▸ Records to process:
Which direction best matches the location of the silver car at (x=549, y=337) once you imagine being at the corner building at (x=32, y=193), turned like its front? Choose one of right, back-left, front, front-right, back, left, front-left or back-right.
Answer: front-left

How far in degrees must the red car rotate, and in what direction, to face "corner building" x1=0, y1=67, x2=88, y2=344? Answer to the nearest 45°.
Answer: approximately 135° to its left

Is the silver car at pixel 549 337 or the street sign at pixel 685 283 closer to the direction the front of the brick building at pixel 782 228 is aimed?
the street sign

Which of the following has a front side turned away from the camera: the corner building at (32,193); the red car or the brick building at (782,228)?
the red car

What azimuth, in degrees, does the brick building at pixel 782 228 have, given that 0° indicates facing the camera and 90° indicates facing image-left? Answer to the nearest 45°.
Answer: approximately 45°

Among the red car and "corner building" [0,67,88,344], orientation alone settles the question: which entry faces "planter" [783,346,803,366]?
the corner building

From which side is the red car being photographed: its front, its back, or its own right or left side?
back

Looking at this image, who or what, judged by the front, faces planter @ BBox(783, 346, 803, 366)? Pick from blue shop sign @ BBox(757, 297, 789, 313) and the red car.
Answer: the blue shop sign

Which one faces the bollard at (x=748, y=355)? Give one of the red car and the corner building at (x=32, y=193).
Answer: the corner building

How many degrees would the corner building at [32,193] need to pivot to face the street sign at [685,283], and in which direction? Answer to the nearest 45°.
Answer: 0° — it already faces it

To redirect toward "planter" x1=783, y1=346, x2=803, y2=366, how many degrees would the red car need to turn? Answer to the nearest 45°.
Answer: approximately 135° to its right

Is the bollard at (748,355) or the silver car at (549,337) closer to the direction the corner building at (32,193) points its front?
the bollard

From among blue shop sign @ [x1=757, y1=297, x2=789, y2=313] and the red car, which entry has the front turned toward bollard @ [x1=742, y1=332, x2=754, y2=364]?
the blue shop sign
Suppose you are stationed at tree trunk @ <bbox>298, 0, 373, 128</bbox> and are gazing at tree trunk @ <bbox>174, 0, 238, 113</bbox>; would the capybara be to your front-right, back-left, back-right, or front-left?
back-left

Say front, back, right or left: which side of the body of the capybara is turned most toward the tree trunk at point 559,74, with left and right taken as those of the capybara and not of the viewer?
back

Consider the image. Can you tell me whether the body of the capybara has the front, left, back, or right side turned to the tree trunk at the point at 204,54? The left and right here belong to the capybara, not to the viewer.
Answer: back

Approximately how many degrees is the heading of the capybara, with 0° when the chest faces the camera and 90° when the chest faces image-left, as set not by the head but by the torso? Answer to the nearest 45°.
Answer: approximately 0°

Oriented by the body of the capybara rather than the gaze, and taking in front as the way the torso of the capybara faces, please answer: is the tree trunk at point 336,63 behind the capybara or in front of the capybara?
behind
--
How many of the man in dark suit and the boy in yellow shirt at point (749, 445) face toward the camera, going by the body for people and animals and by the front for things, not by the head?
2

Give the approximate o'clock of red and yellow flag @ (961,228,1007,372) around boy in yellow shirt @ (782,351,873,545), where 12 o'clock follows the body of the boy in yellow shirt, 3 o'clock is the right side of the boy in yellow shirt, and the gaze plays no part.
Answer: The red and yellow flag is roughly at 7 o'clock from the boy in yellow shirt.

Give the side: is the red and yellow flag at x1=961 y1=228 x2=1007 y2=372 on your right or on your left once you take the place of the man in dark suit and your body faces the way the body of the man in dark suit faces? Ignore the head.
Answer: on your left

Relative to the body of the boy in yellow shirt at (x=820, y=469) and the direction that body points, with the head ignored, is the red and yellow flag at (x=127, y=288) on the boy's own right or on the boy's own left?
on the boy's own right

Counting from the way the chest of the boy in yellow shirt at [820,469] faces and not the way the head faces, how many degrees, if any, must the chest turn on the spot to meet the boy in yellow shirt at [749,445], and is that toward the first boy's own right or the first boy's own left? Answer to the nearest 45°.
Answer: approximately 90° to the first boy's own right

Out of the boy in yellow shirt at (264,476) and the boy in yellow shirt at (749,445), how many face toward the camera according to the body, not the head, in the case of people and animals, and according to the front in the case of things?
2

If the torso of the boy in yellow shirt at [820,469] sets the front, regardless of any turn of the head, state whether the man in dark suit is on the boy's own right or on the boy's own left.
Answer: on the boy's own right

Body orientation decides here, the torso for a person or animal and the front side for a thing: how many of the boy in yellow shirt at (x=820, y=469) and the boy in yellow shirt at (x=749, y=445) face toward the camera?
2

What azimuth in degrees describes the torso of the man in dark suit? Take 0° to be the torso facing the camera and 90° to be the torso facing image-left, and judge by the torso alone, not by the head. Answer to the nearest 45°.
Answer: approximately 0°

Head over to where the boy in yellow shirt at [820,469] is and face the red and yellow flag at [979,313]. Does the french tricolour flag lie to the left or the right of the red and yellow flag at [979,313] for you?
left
---
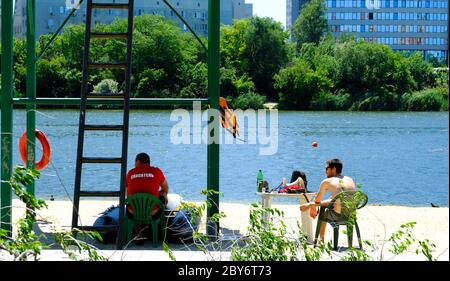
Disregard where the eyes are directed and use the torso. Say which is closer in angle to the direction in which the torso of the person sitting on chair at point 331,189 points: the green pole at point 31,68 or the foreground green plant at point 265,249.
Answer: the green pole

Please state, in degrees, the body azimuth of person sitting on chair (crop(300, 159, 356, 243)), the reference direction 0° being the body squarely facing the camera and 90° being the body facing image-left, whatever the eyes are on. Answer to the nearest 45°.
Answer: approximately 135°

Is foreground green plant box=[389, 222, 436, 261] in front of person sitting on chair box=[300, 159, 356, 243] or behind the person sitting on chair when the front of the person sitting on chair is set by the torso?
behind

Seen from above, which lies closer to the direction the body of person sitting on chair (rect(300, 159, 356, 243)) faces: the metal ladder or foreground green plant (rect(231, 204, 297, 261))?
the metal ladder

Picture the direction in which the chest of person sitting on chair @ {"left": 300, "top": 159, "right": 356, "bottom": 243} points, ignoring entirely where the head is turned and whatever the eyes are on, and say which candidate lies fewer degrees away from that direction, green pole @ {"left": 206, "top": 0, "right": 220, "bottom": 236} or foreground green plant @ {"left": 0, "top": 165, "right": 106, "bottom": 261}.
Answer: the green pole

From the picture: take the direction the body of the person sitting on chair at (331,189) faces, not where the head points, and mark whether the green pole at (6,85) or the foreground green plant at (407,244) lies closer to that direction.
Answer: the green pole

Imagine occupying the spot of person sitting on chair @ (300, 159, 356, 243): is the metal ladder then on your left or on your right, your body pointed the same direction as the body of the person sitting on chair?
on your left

▸ Your assignment: Copy the data word for word, from the line containing "How far in degrees" through the line containing "Answer: the blue shop sign", both included.

▸ Solution for this task:
How far in degrees must the red car rotate, and in what direction, to face "corner building" x1=0, y1=67, x2=88, y2=344? Answer to the nearest 45°.
Answer: approximately 135° to its left

Is the silver car at pixel 549 337 or the street sign at pixel 685 283 closer to the direction the front of the brick building at pixel 782 228 is aimed?
the street sign

Which of the following has a front side turned away from the camera: the corner building at (32,193); the red car or the brick building at (782,228)?
the red car

What azimuth, in degrees, does the brick building at pixel 782 228 have, given that 0° indicates facing the camera and 90° indicates facing image-left? Answer to the nearest 45°.
Answer: approximately 45°

Among the red car and "corner building" [0,67,88,344], orientation alone settles the question: which entry faces "planter" [783,346,803,366]?
the corner building

From which side is the red car being photographed: its front, its back, or its own right or left side?
back

Looking at this image, who or what, judged by the front, faces planter @ BBox(783, 346, 803, 366)? Pick from blue shop sign @ BBox(757, 297, 789, 313) and the red car.
Answer: the blue shop sign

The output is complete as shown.